**** DATA SUPPLIED

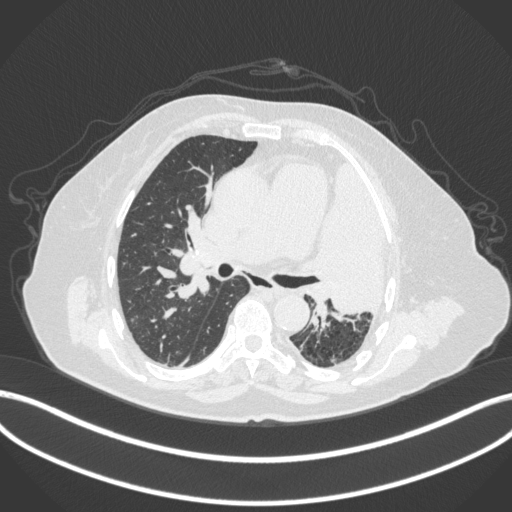
Chest CT, one axial slice. Reconstruction kernel B31f. Lung window (W 1500 / L -600 HU). 1 mm slice thickness. 512 × 512 image matrix, field of view 400 × 400 mm. Patient: female, 75 years. From the clinical record (not read from this slice): clinical TNM (as recorded): T3 N3 M1.
Structures marked on this image (bounding box drawn by a radiologist):
- lung tumour (recorded histology: adenocarcinoma): bounding box <318,144,383,320> (left, top, right, bottom; pixels)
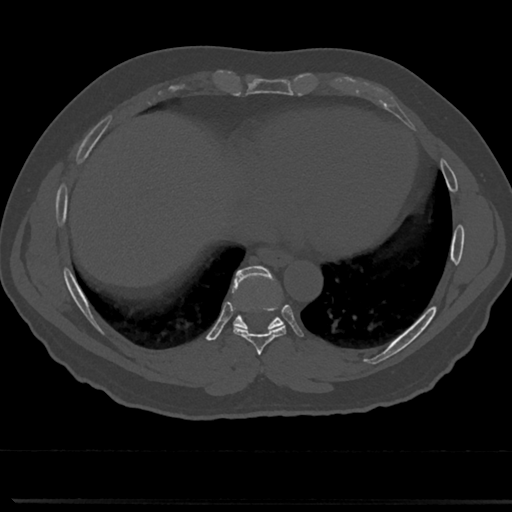
CT including the spine, one axial slice; slice 337 of 817 in the series (ordered by position); reconstruction kernel Br40s/3; bone window (W 1800 / L 400 HU); 0.5 mm slice thickness; 512 × 512 image matrix, field of view 355 × 355 mm. Patient: male, 61 years. Case-level facts recorded for this patient, not image findings: primary cancer: prostate.
Annotated regions visible in this slice (semi-automatic segmentation, software-assisted and operator-edited):
- T7 vertebra: bounding box [x1, y1, x2, y2] px = [258, 345, 266, 377]
- T8 vertebra: [212, 271, 309, 355]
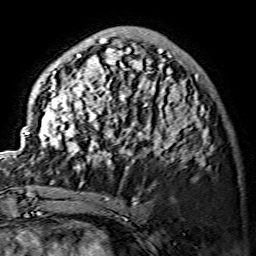
Breast MRI (dynamic contrast-enhanced), one axial slice. Slice 46 of 134 in the series (ordered by position). Cropped to one breast. Dynamic contrast-enhanced series, time point 2 of 7 at this slice position (early post-contrast). 1.5 T. TE 3.6 ms, TR 7.3 ms. 1.2 mm slice thickness. 256 × 256 image matrix, field of view 145 × 145 mm. Female patient.
Outlined on this slice (semi-automatically segmented with operator editing):
- enhancing-tissue mask used for the functional tumour volume (all voxels passing the contrast-enhancement thresholds inside the analysis volume; usually the tumour): bounding box (x1, y1, x2, y2) in pixels: (25, 39, 212, 171)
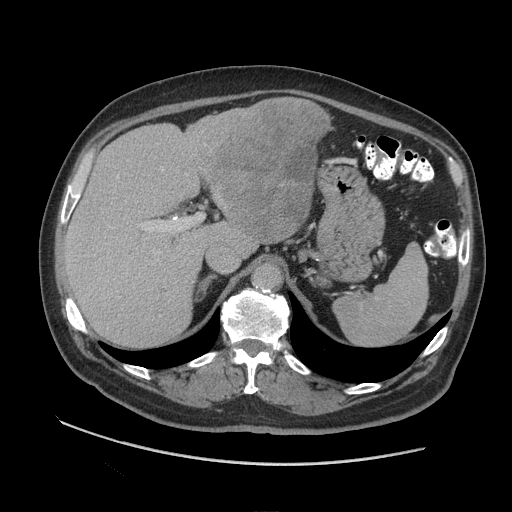
Contrast-enhanced abdominal CT (liver protocol), one axial slice; position 62 of 109 along the scan axis; reconstruction kernel STANDARD; soft-tissue window (W 400 / L 40 HU); 2.5 mm slice thickness; 512 × 512 image matrix, field of view 420 × 420 mm. Case-level facts recorded for this patient, not image findings: diagnosis: hepatocellular carcinoma (patient treated with transarterial chemoembolisation; whether this scan precedes or follows treatment is not stated here); TNM stage (as recorded): Stage-I; Child-Pugh class: A.
Annotated regions visible in this slice (semi-automatic segmentation, software-assisted and operator-edited):
- liver parenchyma outside the tumour (the mass and vessels are separate outlines, so this box may not span the whole liver): bounding box [x1, y1, x2, y2] px = [64, 100, 264, 346]
- mass: [198, 96, 332, 243]
- portal vein: [117, 168, 169, 298]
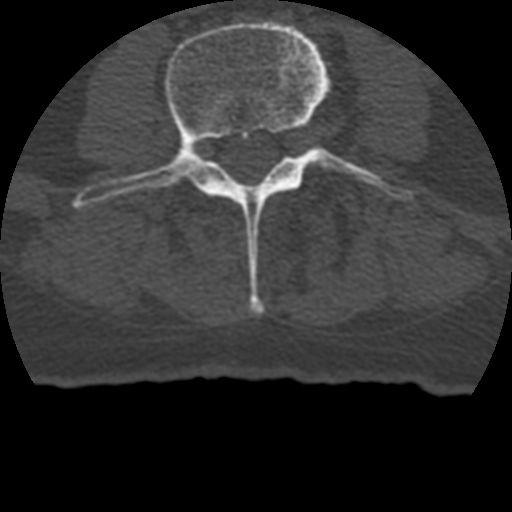
CT including the spine, one axial slice; bone window (W 1800 / L 400 HU); 512 × 512 image matrix, field of view 160 × 160 mm. Patient age 69 years. From the clinical record (not read from this slice): primary cancer: prostate.
Structures marked on this image (semi-automatic segmentation, software-assisted and operator-edited):
- L3 vertebra: bounding box [x1, y1, x2, y2] px = [77, 21, 410, 314]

********

### REQUIRED WORK
In the listing above, find the line containing "Outlined on this" and the line containing "Contrast-enhanced abdominal CT". Print those two lines and every line between them exactly, with no pictures.

### WRITTEN ANSWER
Outlined on this slice (semi-automatically segmented with operator editing):
- enhancing-tissue mask used for the functional tumour volume (all voxels passing the contrast-enhancement thresholds inside the analysis volume; usually the tumour): bounding box (x1, y1, x2, y2) in pixels: (25, 39, 212, 171)
Contrast-enhanced abdominal CT (liver protocol), one axial slice; position 62 of 109 along the scan axis; reconstruction kernel STANDARD; soft-tissue window (W 400 / L 40 HU); 2.5 mm slice thickness; 512 × 512 image matrix, field of view 420 × 420 mm. Case-level facts recorded for this patient, not image findings: diagnosis: hepatocellular carcinoma (patient treated with transarterial chemoembolisation; whether this scan precedes or follows treatment is not stated here); TNM stage (as recorded): Stage-I; Child-Pugh class: A.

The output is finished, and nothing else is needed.